И это все, что осталось у нее от двух людей, разных между собой. Они были теми, кто приносил ей столько страданий и боли, что, казалось, простить нельзя. Но и оставались теми, кто дарил миллион радостных моментов, и все плохое забывалось.

Она нуждалась в холодном взгляде Драко, который теплеет при виде ее. В его длинных руках, которые сильно обнимают ее и прижимают к себе. В тонких губах, что целовали ее в шею, в ключицы, в плечи. В грубых словах, которые не стоило воспринимать всерьез. В вечных шутках, служивших ему защитной реакцией.

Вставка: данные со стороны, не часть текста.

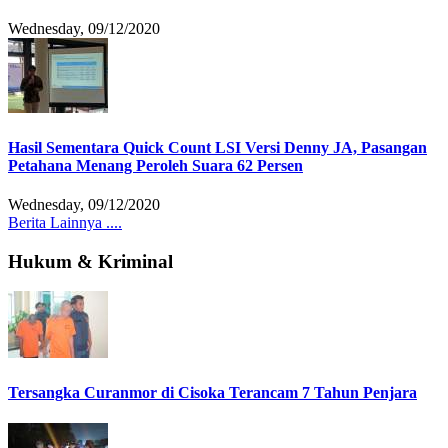
Wednesday, 09/12/2020
Hasil Sementara Quick Count LSI Versi Denny JA, Pasangan
Petahana Menang Peroleh Suara 62 Persen
Wednesday, 09/12/2020
Berita Lainnya ....
Hukum & Kriminal
Tersangka Curanmor di Cisoka Terancam 7 Tahun Penjara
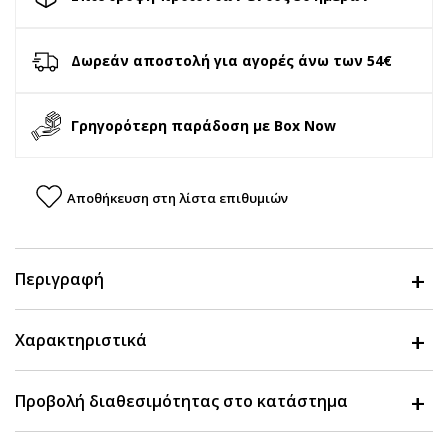
Δωρεάν αποστολή για αγορές άνω των 54€
Γρηγορότερη παράδοση με Box Now
Αποθήκευση στη λίστα επιθυμιών
Περιγραφή
Χαρακτηριστικά
Προβολή διαθεσιμότητας στο κατάστημα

И, конечно, вкуса кофе на языке. Когда ты почти трогаешь его, пробуя его, пока Драко целует тебя.

Ей необходима была улыбка Ленни, самая счастливая и добрая на свете. Его глаза, в которых всегда искрилось счастье. Его слова, что всегда подбадривали в тяжелые моменты. Его настойчивость, которая не раз спасала ее из безвыходных ситуаций. Его забота, которую она и за сто лет жизни не смогла бы вернуть. Его любовь к поэзии.

Его немыслимая любовь к Гермионе.

— Я просто надеюсь, что тебе там хорошо… — она наклонилась к могиле, прикасаясь губами к его фотографии.

И вместо тепла, которое стало для нее неизвестным ощущением, холод мрамора дарит ей ответный поцелуй.

— Я люблю тебя, Ленни. Я люблю тебя так сильно, как только вообще возможно.